Lexikon der Mathematik: Schmidt, Erhard
Mathematiker, geb. 13.1.1876 Dorpat (Tartu), gest. 6.12.1959 Berlin.
Erhard Schmidt war der Sohn des Physiologen Alexander Schmidt (1831–1894). Er studierte in Dorpat, Berlin und Göttingen, wo er 1905 bei David Hilbert promovierte. Ein Jahr später habilitierte er sich bei Eduard Study in Bonn und wurde 1908 a. o. Professor an der Universität Zürich. Nach kurzer Tätigkeit in Erlangen nahm er 1911 eine Professur an der Universität Breslau an und wurde 1917 der Nachfolger von H.A. Schwarz an der Berliner Universität, wo er bis zu seiner Emeritierung 1950 wirkte.
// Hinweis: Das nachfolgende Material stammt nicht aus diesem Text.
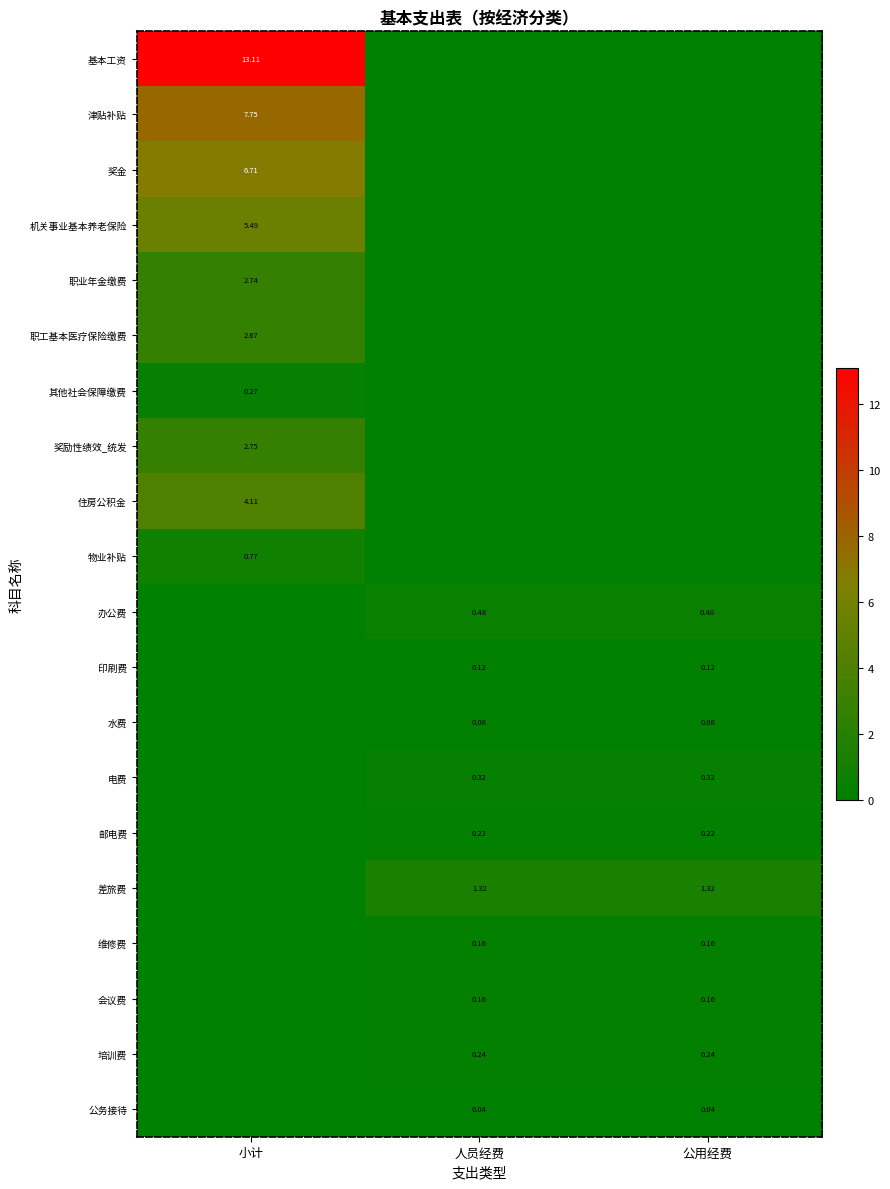

Is the value of 维修费 at 人员经费 greater than the value of 邮电费 at 人员经费?

No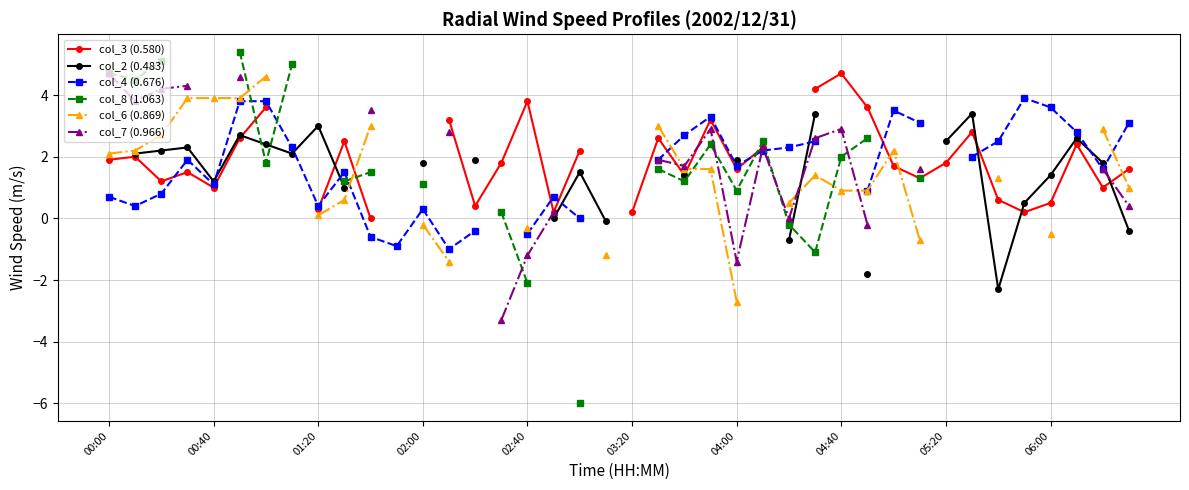

After their last crossing, which series has the higher values: col_2 (0.483) or col_4 (0.676)?

col_4 (0.676)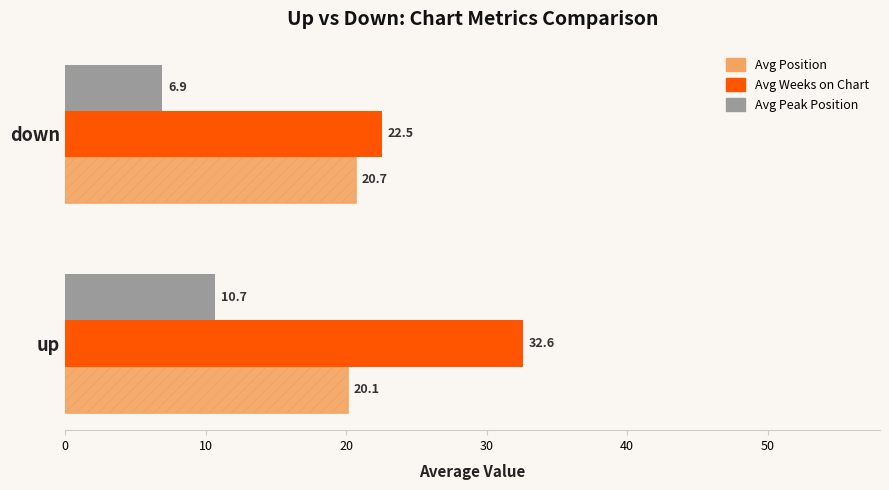

Which series has the largest range (max minus min)?

Avg Weeks on Chart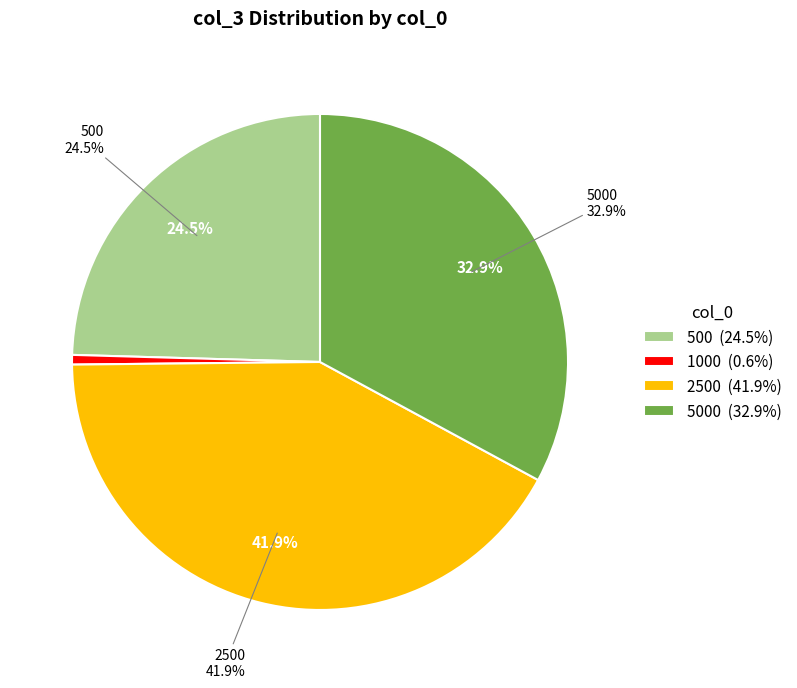

Does 500 represent more than half of the total?

No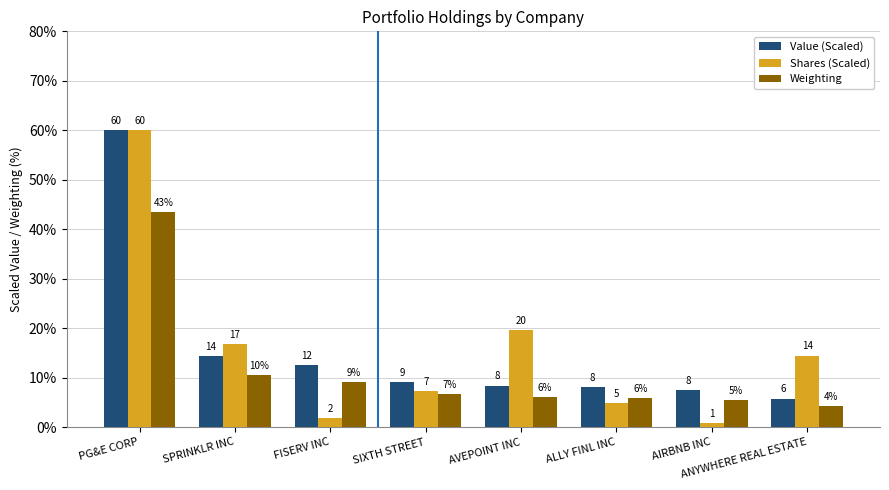

What is the difference between the highest and lowest values at AIRBNB INC?

6.7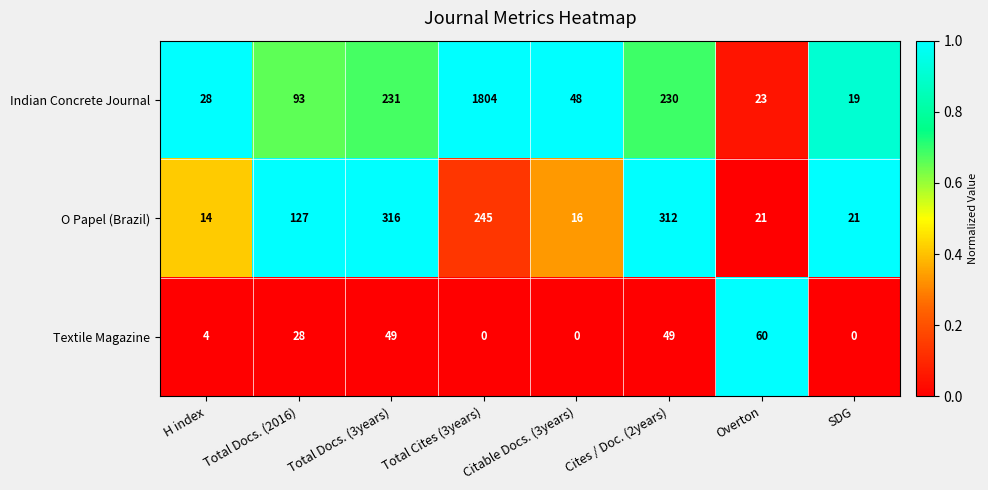

Rank the series at Cites / Doc. (2years) from lowest to highest value.

Textile Magazine, Indian Concrete Journal, O Papel (Brazil)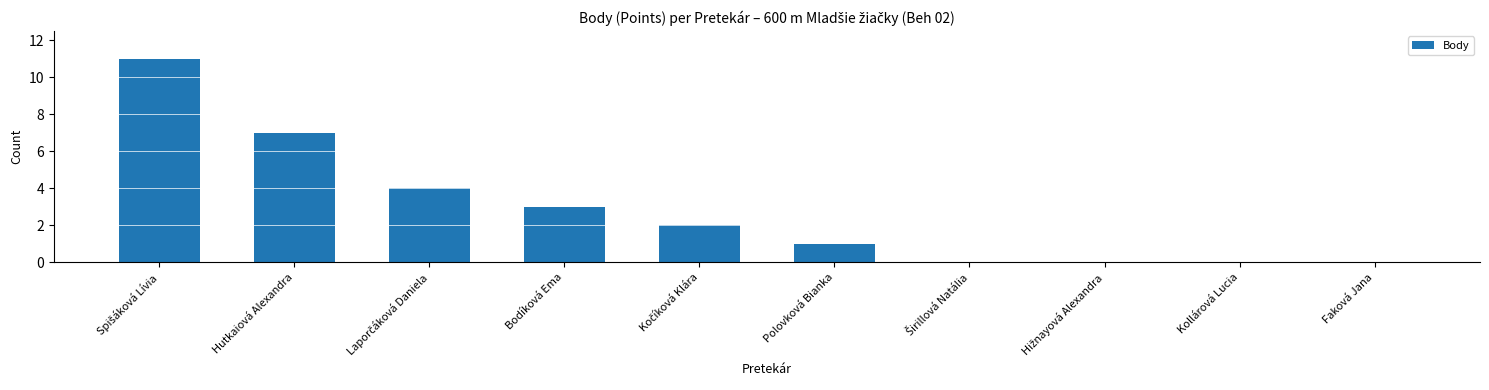

What is the sum of all values?

28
Schmidts Forschungen konzentrierten sich auf die Theorie der Integralgleichungen und die Funktionalanalysis. In seiner Dissertation, die 1907 in zwei Teilen erschien, vereinfachte er die Hilbertsche Theorie zur Lösung von Integralgleichungen 2. Art wesentlich. Die Schwarzsche und die Besselsche Ungleichung als Ausgangspunkt wählend und damit die Struktur des zugrundeliegenden Raumes der stetigen Funktionen (mit der gleichmäßigen Konvergenz) betonend, konnte er bei der Herleitung zentraler Sätze der Theorie die von Hilbert durchgeführten komplizierten Grenzübergänge vermeiden, und schuf damit einen methodisch neuen Zugang. Bei mehreren Theoremen gelang ihm eine Abschwächung der Voraussetzungen oder die Ausdehnung der Untersuchungen auf unsymmetrische Kerne. Eine wichtige Rolle in den Beweisen spielte das nach Schmidt benannte Orthogonalisierungsverfahren. In zwei nachfolgenden Arbeiten 1907/08 wandte er seine neue Betrachtungsweise auf nichtlineare Integralgleichungen an. Angeregt durch M. Fréchet schuf er 1908 in einer grundlegenden Arbeit die Anfänge der Theorie des Hilbertschen Folgenraums und vor allem die Geometrie dieses Raumes. Er führte die Begriffe der starken Konvergenz und des abgeschlossenen Unterraums ein und gab die Zerlegung eines Element des Raumes in orthogonale Summanden bezüglich eines Unterraumes an. Mit all diesen Arbeiten leistete Schmidt einen wesentlichen Beitrag zur Entwicklung der Funktionalanalysis und der Einführung einer geometrischen Ausdrucksweise in der Analysis. Schmidts weitere Forschungen gehörten vorrangig zum Gebiet der Analysis. Interessante Resultate erzielte er zur Potentialtheorie, zur Variationsrechnung und zur Algebra. Er hat wenig publiziert, da er hohe Anforderungen an eine Veröffentlichung stellte. Viele seiner Ideen gab er durch persönliche Kontakte und Vorlesungen weiter. Schmidt genoß große Achtung unter den Mathematikern seiner Zeit und hat auch nach 1933 seine humanistische Grundhaltung nicht aufgegeben.